Extract to read:
╭──
VR Review: OrbusVR

I initially intended my VR Review series to focus entirely on cinematic VR.

I don’t know if this review will be an exception, or if my scope will be expanding.

Regardless, here’s my in-depth review/critique or OrbusVR.

What is it?

Orbus VR is most easily described as a Massively Multi-Player Online Role Playing Game in VR, or MMORPG in VR (or MMORPGVR?)

You spawn as a silly creature with two free floating hands, a head, and a body. You may customize your appearance to a degree.

You quickly learn about the three main classes, the Warrior (sword-tank), Ranger (bow-attack) and Musketeer (ranged-healer/support.). There are references to the mysterious fourth class, the Mage (overpowered super-class) which you learn about in a progressive manner, in-game.

The world presents you with a main quest, and various side quests that come up along the way. If you stick with it, you’ll end up topping out your character’s main build progression and entering an end-game state, where progression is much slower and eventually tops out with a ultra-rarity equipment system.

I’m not going to give much more summary here because it’s not useful.

Control scheme

At first, I found the control scheme to be very awkward. But after a time, I found I liked the top level aspects, while I loath a lot of the smaller grained decisions about how it works.

How it works

There is a menu. The menu is very clearly meant to be used as little as possible. It’s most notable in-game usage is in managing inventory and potion making. Neither of these things is meant to be done out in the field during main gameplay. Rather, they’re done in towns and homes. They’re logistical in nature. You can also manage your equipment between encounters with it. But usually you won’t.

Rather, when you’re out in the field, most everything you will be interacting with, is on your body. Literally.

I began as a ranger. My bow is on my back. To take it out, I literally must reach behind my back and grab it. Which is awkward at first. But is kind of great.

Similarly, if you want to knock an arrow, you need to first pull it from your quiver with your other hand. Luckily, it doesn’t make you pull an arrow for every shot. You’ll automatically keep the arrows equipped in your hand, until you reach back to your quiver and put them back.

As you might imagine, drawing and firing an arrow is just a matter of bringing your hands together, pulling the trigger, drawing the string back, and then releasing your finger from the trigger. Somewhere in the middle there, you need to aim 😉

For an MMORPG, this is pure magic. The ability to directly engage in battle as yourself, with your own aiming and body brings a whole new level to the RP (role-play) aspect of the G (game).

Anyhow, similarly, the warrior requires that you pull your sword and shield from behind your back and swing your sword at things. And as you might imagine, the musketeer has a similarly interesting physical dynamic where you pull your musket out and load the shots into the muzzle. It’s a front loader.

So yea, combat is a blast.

The more interesting bit comes with the rest of your body. As a ranger you can equip two extra power-up arrows on your belt. And you can reach your arrow hand down, grab a power-up arrow, and knock it instead. The power-up arrows have a cool-down timer for re-spawn. You literally look down at your belt to see if they’ve re-spawned yet.

I’m not going to list all the aspects of each class. You get the idea.

Some other interesting bits include, a teleport crystal on your belt and a compass\logbook mounted on your chest. When you learn how to turn the compass into the logbook, you literally turn through the logbook by turning its pages with your hand. It is also buggy as all heck with regard to the content of the pages.
╰──
About this task: In the OrbusVR review, where does a ranger carry the bow?

Saved entries:
╭──
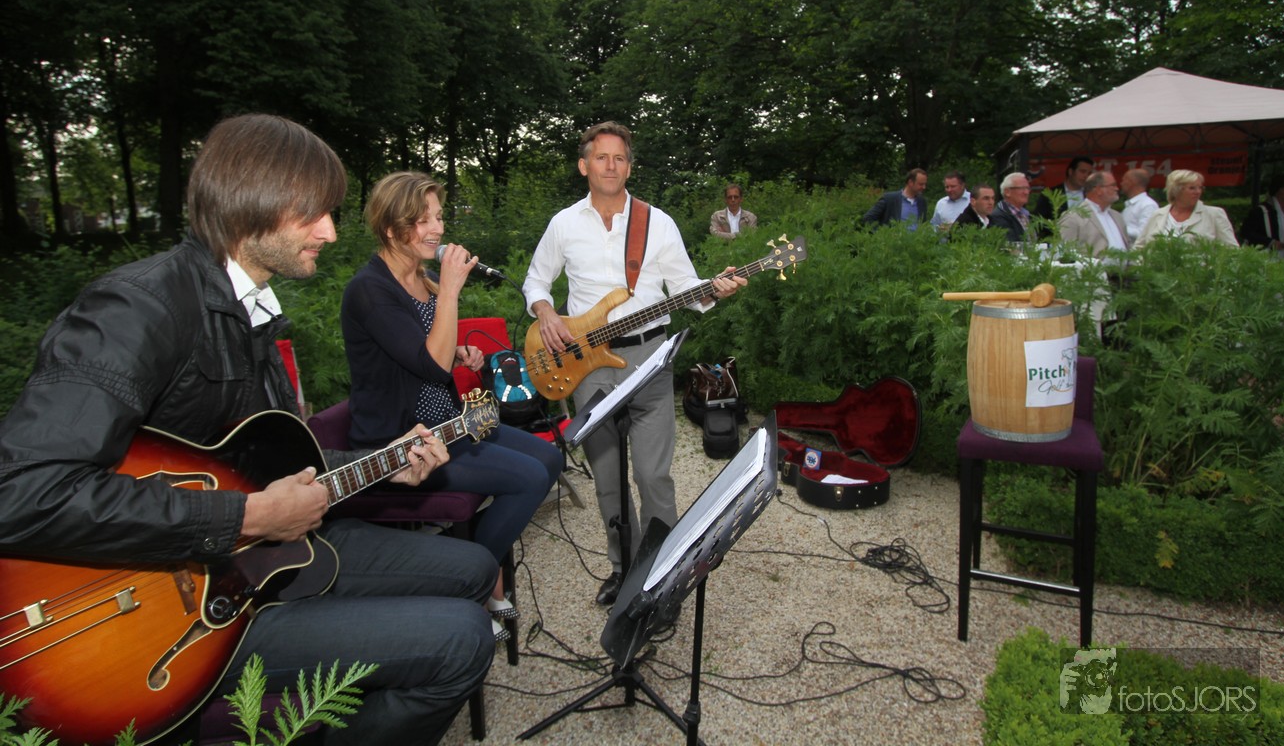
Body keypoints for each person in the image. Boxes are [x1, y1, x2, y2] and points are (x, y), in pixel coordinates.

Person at [0, 115, 497, 745]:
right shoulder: (138, 307)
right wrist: (247, 517)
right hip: (173, 610)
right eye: (314, 212)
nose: (330, 231)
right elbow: (22, 492)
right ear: (250, 203)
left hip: (263, 559)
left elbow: (254, 464)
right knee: (462, 639)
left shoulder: (252, 312)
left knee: (475, 568)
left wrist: (385, 461)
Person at [522, 121, 747, 607]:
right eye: (601, 157)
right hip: (586, 364)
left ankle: (662, 573)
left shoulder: (656, 222)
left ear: (629, 166)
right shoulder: (563, 224)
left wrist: (714, 289)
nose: (611, 166)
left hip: (649, 357)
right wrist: (545, 312)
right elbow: (536, 281)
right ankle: (623, 568)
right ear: (584, 165)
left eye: (619, 158)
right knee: (607, 479)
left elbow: (685, 287)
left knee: (653, 476)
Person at [341, 171, 563, 636]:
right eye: (422, 220)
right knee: (526, 479)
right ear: (391, 228)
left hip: (448, 424)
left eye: (439, 217)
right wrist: (450, 292)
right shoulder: (370, 289)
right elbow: (431, 365)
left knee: (549, 457)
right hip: (404, 442)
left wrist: (461, 350)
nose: (437, 229)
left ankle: (469, 569)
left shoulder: (419, 278)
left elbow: (423, 348)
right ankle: (472, 578)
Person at [1133, 168, 1239, 248]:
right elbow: (1139, 247)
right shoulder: (1158, 215)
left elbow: (1231, 249)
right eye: (1192, 188)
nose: (1198, 192)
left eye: (1200, 187)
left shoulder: (1214, 214)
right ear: (1176, 190)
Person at [1057, 170, 1130, 258]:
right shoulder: (1073, 217)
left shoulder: (1117, 216)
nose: (1117, 188)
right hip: (1093, 266)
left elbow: (1128, 246)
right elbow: (1066, 252)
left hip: (1124, 267)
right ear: (1098, 190)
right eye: (1113, 185)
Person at [1239, 174, 1284, 251]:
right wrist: (1270, 242)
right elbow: (1246, 232)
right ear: (1277, 190)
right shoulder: (1262, 211)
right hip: (1269, 254)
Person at [1035, 156, 1095, 224]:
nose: (1086, 176)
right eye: (1082, 171)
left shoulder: (1092, 194)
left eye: (1089, 173)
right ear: (1070, 171)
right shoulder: (1051, 194)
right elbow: (1039, 221)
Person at [862, 167, 928, 229]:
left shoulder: (922, 202)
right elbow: (868, 218)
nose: (924, 187)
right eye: (921, 184)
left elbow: (923, 224)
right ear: (910, 182)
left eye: (925, 184)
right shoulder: (889, 199)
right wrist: (881, 233)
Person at [988, 172, 1034, 243]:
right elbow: (1010, 245)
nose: (1026, 192)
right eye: (1022, 188)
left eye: (1027, 188)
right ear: (1007, 192)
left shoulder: (1026, 214)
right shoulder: (998, 217)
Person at [1118, 167, 1158, 241]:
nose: (1121, 183)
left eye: (1124, 180)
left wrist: (1118, 227)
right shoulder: (1130, 205)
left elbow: (1145, 234)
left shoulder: (1148, 205)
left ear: (1132, 182)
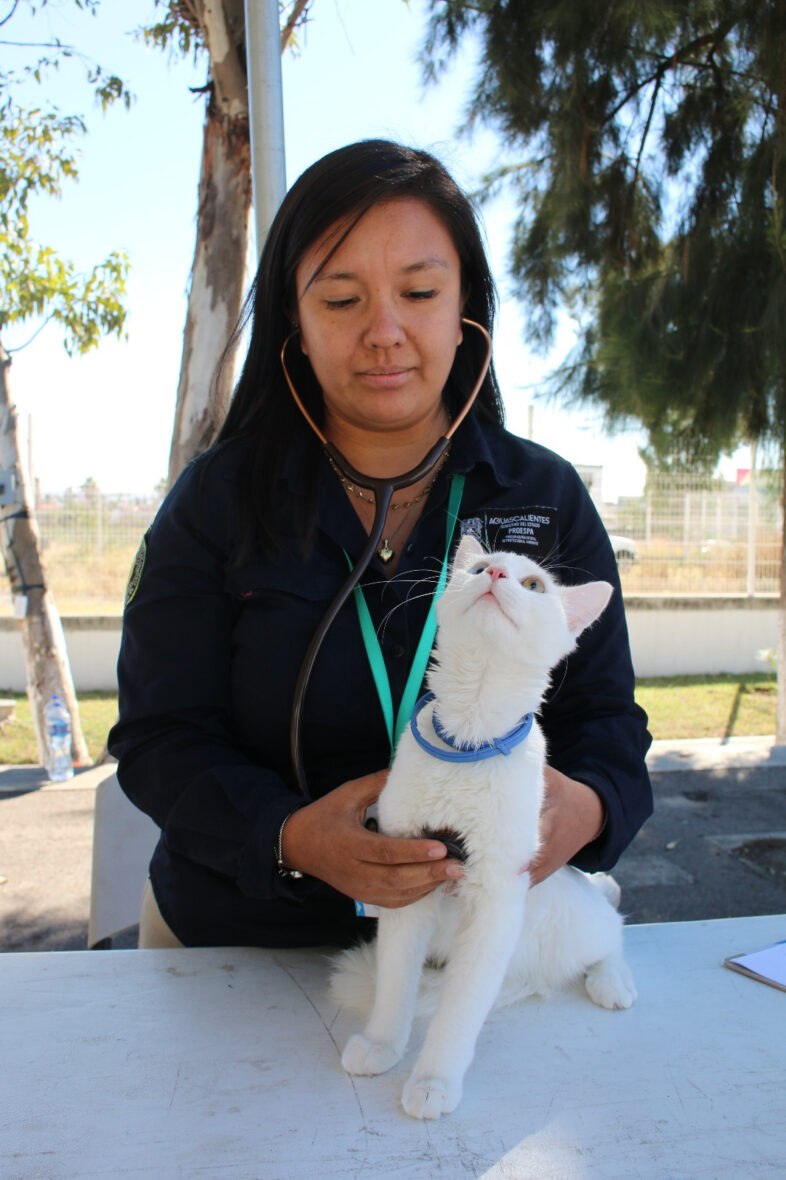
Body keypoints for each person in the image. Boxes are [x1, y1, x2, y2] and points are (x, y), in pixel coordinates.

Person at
╰──
Result: On the back.